New Jersey! I'm in the pine barrens. It's actually getting chilly here!


----------



## GoatieGranny (Jul 26, 2013)

Wisconsin...it was 86 today and it's been in the 50s overnight. Come on, Autumn!!!


----------



## Chadwick (Jan 24, 2014)

Western Pennsylvania it's cool here this whole year, we have not had any or very few days that hit 90.


----------



## Goatzrule (Feb 7, 2013)

New Hampshire, when it rained here, it would thunder and lighting. About 80 during the day and 50 at night


----------



## RaineyDayFarms (Oct 10, 2013)

Southeast Texas. 100* today, humidity 100%, and I'm enjoying the AC.


----------



## goathiker (Apr 14, 2011)

Oregon Coast, finally cooled down to 86 today. It's been over 100 degrees for the last 2 weeks. NOT normal here at all...


----------



## AintGotNoCreekRanch (Jan 1, 2014)

Souther Texas!! Woot woot! 


❤Chelbi in Southern Texas❤


----------



## In_Clover (Feb 28, 2013)

Southwest Ohio, now a sauna. Humidity so thick you could cut it with a machete. We've had rain for two straight days, bigtime rain. I can't stand the mud. Seems like we always have mud! Clay soil that doesn't drain.


----------



## AintGotNoCreekRanch (Jan 1, 2014)

sorry Ohio 


❤Chelbi in Southern Texas❤


----------



## CaprineDream (Aug 22, 2014)

Montana! And its been about 65° during the day, lots of rain as well.


----------



## AintGotNoCreekRanch (Jan 1, 2014)

Wish we had that weather 


❤Chelbi in Southern Texas❤


----------



## HoosierShadow (Apr 20, 2010)

We are in Central KY. It's been a somewhat cool summer IMO, and wet, I think one of the top 5 wettest on record! We started heating up into upper 80s/low 90s this past week, and have had storms every evening for the past few days.


----------



## SeventeenFarms (Dec 10, 2013)

In south southern NJ...a rare high 70's to low 80's for August, and 60's at night . Been a "cooler summer" without the days in the 90's. Rain when we need it, dry when we need it ... I can't remember a summer so nice as this!


----------



## mayia97420 (Apr 22, 2014)

Central Oregon - still in the 90's and 100's here- only rain just settles the dust - thank god for AC


----------



## russellp (Apr 10, 2013)

Southeast Tennessee, right between Knoxville and Chattanooga. 96 degrees yesterday and 100% humidity. Cloudy and muggy this morning. We haven't seen anything under 70 in a couple weeks. I am soooooooooo ready for fall!

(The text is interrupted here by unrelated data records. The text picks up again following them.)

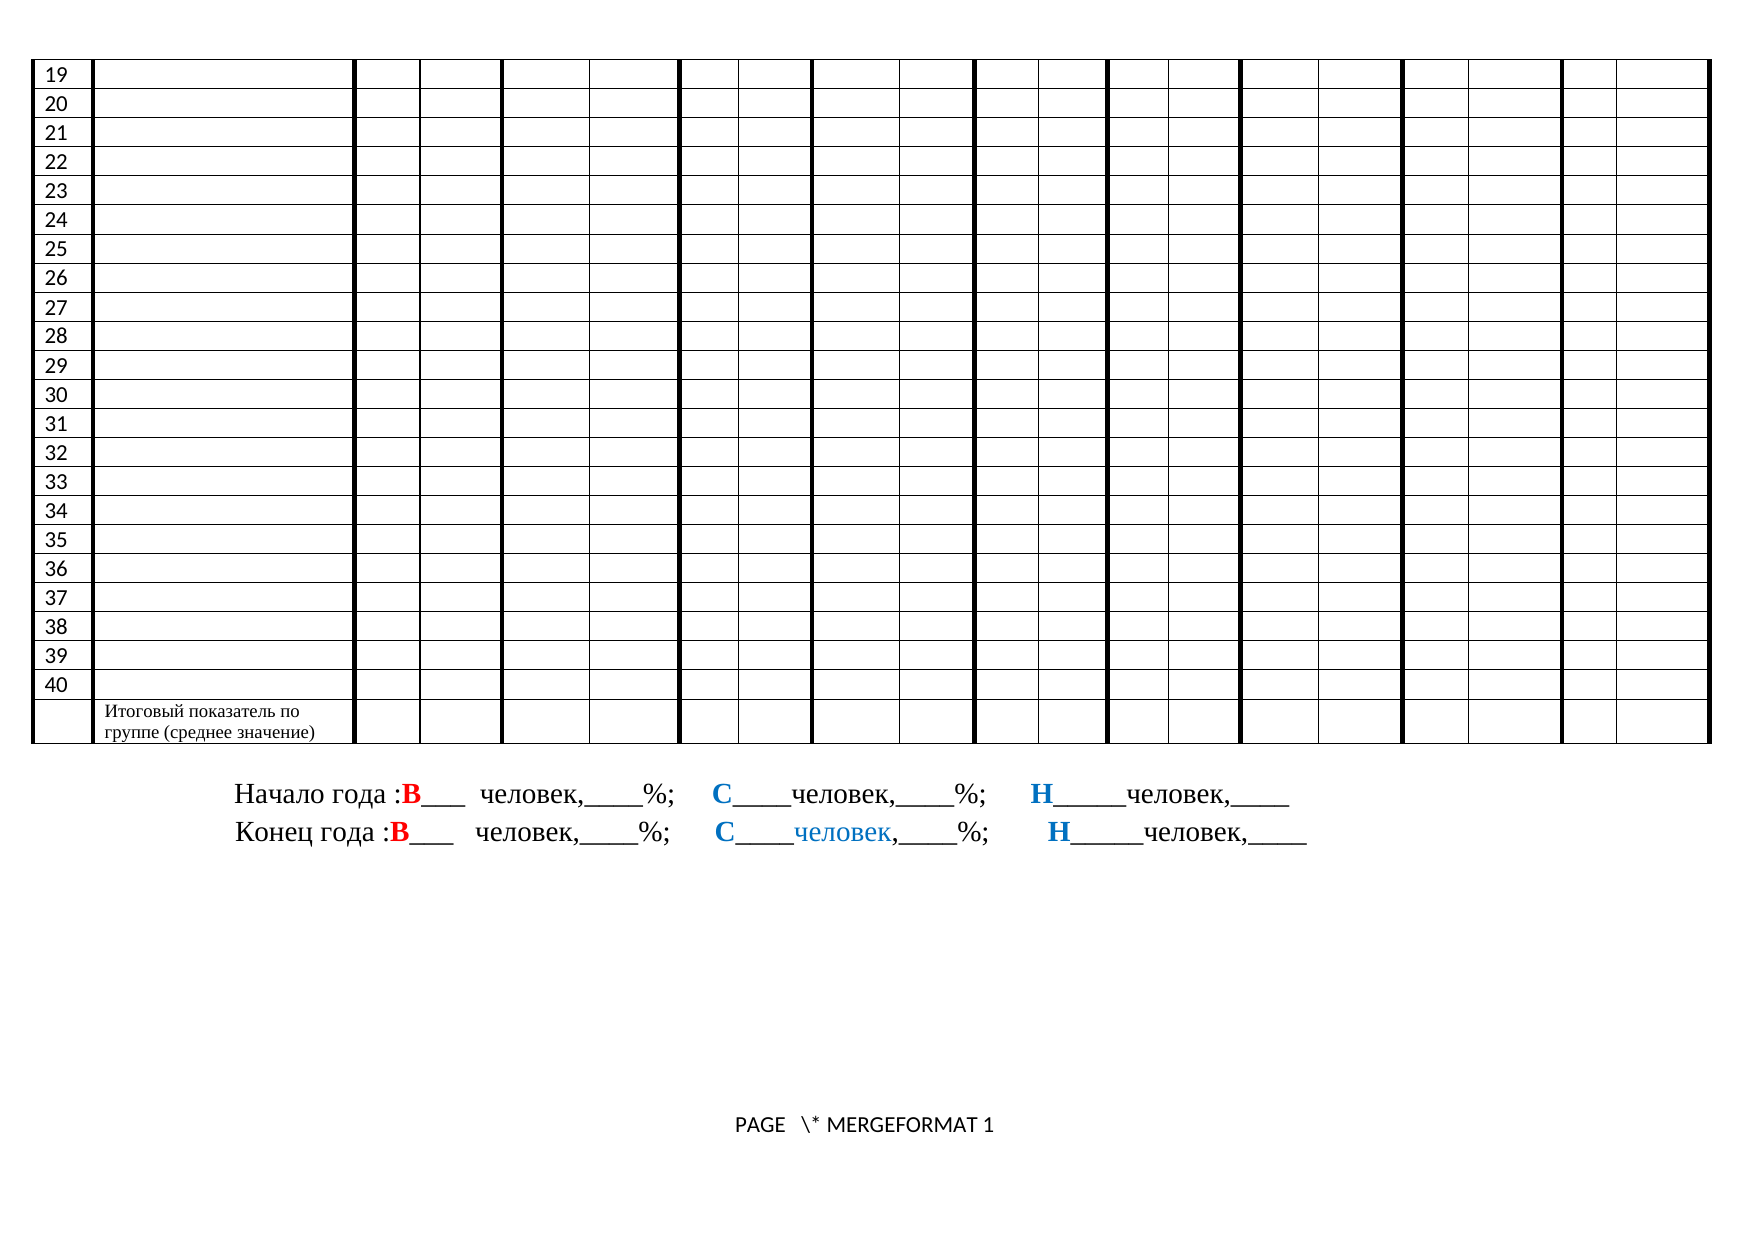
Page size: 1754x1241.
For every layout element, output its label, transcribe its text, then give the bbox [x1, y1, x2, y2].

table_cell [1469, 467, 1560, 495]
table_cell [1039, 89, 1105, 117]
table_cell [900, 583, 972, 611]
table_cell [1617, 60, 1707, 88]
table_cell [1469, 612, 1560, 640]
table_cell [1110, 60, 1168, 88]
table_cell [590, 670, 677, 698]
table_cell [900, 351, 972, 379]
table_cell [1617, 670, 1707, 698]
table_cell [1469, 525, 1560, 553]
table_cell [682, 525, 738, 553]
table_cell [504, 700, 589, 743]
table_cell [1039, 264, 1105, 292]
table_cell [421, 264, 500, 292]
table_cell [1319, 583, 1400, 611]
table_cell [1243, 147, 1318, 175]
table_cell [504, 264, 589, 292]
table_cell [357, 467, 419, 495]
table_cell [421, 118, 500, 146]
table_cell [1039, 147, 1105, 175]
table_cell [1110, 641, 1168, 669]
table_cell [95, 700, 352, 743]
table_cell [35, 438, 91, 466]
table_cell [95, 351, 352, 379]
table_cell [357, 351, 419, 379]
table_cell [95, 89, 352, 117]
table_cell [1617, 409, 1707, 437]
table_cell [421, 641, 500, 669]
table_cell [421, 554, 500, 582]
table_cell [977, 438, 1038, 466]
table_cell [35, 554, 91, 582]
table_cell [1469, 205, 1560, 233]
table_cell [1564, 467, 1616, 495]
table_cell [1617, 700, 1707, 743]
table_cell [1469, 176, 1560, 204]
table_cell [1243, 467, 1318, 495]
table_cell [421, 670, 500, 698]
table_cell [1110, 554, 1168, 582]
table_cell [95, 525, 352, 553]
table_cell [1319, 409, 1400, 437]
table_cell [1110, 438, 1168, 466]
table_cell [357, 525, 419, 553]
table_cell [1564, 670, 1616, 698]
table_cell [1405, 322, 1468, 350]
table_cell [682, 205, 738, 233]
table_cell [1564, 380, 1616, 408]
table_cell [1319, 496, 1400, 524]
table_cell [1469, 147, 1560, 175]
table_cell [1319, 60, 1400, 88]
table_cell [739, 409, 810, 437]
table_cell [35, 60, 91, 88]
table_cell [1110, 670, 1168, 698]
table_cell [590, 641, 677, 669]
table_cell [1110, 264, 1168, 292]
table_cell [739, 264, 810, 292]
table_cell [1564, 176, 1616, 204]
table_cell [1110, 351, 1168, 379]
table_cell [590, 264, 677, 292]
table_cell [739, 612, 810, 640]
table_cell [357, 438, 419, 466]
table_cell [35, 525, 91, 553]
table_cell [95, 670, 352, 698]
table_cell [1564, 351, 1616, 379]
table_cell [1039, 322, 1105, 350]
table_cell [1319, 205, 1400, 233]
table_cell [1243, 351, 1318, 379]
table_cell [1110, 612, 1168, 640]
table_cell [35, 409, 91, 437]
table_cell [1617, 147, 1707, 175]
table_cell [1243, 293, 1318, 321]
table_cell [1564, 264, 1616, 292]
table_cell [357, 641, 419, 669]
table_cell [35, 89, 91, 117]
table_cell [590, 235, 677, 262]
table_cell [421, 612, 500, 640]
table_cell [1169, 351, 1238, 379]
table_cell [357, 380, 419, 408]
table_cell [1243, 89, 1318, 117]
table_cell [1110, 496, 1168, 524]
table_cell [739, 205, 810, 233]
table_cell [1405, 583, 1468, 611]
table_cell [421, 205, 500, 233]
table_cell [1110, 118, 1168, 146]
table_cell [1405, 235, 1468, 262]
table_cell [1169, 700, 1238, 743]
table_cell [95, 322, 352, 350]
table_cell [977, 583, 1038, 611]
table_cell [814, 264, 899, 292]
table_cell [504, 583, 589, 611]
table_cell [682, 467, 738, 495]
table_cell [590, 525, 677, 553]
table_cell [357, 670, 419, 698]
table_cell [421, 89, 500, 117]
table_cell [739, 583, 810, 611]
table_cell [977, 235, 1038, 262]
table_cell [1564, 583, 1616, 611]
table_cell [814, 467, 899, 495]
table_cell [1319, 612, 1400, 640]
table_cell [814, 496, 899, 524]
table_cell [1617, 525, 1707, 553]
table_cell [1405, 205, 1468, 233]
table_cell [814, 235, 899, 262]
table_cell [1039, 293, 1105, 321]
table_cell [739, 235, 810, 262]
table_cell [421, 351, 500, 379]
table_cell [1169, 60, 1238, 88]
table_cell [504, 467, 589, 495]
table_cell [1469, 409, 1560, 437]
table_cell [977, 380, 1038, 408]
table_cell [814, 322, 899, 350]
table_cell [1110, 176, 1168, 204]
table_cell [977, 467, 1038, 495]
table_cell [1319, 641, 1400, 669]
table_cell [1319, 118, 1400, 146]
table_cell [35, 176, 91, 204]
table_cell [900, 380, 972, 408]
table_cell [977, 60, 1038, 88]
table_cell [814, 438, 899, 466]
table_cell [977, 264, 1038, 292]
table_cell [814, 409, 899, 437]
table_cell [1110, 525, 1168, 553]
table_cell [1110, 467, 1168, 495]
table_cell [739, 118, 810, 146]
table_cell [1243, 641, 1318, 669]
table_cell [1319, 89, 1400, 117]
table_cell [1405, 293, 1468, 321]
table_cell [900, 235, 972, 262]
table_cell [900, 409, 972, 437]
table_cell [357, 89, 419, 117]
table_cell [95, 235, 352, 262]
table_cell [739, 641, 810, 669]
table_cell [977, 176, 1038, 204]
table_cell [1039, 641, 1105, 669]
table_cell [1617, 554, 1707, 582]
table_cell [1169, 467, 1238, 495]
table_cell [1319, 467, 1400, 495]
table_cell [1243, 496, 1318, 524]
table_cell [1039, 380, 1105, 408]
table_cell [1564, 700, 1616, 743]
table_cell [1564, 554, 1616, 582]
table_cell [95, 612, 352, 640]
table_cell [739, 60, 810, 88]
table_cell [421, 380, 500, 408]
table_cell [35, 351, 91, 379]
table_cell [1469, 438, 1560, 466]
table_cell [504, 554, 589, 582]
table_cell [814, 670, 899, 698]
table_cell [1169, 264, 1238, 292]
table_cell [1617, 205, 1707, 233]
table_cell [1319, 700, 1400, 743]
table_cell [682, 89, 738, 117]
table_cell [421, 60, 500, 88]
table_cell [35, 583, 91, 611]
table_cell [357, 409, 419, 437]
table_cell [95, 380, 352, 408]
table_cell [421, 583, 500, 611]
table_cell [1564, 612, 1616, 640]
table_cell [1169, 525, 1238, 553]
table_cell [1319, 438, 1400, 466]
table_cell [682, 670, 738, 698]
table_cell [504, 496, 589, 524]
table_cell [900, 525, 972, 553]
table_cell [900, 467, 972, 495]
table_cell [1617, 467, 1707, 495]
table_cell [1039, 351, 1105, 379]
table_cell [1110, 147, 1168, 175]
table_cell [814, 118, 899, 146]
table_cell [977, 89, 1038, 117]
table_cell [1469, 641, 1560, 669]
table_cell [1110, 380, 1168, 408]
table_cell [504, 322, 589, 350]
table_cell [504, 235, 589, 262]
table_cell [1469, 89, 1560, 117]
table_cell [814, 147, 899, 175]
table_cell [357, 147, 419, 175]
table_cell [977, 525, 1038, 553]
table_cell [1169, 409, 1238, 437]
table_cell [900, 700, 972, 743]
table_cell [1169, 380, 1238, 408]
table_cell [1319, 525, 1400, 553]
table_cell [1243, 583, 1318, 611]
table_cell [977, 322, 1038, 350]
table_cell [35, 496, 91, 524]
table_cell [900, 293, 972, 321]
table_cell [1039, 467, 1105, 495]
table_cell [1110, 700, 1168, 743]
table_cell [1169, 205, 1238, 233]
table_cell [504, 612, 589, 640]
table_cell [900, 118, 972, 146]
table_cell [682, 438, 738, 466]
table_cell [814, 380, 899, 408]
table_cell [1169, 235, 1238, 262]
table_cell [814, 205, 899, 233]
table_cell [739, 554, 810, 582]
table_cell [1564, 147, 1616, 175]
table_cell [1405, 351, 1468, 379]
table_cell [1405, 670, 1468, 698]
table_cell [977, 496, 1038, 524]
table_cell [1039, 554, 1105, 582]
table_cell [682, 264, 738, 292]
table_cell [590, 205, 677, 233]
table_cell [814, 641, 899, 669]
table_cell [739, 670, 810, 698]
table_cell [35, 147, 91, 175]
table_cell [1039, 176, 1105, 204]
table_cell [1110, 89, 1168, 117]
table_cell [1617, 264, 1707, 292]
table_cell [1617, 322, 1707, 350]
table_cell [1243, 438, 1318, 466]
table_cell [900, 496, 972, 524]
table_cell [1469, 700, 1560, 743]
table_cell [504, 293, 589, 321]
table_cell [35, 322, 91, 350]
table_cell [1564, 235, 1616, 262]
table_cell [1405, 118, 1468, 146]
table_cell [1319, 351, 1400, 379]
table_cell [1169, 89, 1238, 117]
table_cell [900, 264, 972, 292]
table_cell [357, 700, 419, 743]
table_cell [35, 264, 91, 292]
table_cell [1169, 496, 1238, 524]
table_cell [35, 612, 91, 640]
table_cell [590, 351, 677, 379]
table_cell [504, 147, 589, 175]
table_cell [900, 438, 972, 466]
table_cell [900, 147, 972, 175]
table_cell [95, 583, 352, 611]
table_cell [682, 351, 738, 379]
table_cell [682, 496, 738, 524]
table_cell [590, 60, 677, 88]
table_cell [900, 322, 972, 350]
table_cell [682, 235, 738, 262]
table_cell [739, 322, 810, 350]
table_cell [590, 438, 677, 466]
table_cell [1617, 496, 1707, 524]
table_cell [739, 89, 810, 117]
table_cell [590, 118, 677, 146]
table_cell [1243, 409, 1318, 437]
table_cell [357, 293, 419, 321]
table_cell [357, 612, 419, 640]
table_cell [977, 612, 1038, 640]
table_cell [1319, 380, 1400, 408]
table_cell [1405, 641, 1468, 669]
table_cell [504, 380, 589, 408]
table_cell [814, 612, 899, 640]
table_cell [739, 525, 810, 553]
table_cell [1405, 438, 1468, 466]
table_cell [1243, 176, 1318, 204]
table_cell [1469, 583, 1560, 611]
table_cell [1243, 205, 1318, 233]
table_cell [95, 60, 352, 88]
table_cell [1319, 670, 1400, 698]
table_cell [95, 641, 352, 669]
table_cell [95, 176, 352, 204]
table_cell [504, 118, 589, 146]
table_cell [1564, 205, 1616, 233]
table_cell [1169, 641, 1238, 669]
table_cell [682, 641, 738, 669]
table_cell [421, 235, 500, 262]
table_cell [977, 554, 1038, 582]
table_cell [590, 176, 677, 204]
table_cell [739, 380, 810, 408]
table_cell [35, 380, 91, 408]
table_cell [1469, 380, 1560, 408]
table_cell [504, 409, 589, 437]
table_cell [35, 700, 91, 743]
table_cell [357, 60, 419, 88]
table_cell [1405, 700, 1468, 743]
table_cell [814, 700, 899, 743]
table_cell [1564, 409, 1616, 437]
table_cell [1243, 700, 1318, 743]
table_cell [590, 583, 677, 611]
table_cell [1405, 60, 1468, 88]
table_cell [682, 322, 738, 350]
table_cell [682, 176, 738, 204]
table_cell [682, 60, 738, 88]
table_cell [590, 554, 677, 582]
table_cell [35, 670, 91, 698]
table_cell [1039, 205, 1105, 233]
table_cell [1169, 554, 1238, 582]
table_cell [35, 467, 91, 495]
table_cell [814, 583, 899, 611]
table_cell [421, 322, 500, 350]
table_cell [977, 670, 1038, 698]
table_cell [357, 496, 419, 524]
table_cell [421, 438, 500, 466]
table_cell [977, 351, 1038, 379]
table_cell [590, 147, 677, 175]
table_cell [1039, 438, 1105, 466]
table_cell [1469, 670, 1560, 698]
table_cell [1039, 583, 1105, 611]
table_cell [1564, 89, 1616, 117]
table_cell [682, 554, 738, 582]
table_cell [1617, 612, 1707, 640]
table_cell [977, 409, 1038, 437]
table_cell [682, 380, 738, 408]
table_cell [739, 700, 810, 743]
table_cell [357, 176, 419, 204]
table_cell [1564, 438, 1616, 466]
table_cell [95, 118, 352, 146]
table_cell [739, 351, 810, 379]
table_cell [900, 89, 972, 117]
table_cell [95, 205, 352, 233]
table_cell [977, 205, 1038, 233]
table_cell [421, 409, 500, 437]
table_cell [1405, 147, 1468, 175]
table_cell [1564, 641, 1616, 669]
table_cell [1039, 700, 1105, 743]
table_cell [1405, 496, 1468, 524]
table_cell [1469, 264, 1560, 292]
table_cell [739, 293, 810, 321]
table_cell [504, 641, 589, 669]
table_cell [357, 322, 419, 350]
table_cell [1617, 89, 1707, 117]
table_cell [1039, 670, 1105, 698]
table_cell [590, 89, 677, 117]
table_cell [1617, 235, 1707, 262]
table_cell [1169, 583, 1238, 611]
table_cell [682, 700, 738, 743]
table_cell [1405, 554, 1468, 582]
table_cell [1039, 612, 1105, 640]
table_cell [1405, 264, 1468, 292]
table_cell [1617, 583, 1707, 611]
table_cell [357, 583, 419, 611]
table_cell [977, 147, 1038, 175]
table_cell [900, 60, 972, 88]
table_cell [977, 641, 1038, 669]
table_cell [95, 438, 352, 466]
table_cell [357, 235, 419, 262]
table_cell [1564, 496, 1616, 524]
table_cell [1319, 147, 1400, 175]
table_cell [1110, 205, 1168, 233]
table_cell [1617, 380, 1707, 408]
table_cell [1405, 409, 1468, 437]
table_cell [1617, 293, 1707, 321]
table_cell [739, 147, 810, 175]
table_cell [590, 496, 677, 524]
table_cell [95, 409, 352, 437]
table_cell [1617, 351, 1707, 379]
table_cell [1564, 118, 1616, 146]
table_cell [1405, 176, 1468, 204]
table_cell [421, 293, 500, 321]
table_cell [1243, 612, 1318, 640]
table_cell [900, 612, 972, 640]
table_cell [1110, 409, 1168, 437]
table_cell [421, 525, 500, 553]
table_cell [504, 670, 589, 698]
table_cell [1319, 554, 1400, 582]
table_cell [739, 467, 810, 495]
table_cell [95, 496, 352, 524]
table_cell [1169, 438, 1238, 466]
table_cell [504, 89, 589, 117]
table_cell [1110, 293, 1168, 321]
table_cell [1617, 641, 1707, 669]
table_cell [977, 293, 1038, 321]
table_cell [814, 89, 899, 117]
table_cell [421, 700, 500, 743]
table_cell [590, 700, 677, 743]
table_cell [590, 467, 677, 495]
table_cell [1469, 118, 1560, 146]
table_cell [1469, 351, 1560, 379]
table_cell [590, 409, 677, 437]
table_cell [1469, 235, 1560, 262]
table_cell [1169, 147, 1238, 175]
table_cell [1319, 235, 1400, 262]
text Конец года :В___ человек,____%; С____человек,____%; Н_____человек,____ [44, 814, 1680, 848]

Sent from my iPad using Goat Forum, Russell P. Hammonds


----------



## agilitymaster01 (Sep 25, 2013)

SE Minnesota is still pretty hot. This morning at 5AM was still 75 degrees. It is suppose to be 95+ today with really high humidity. No winter here.


----------



## Amandanicole (Jun 20, 2014)

Wow it's gotten hotter here in Georgia! Heat index is getting up to 110-115 some days! It's the hottest it's been in 2 years!


----------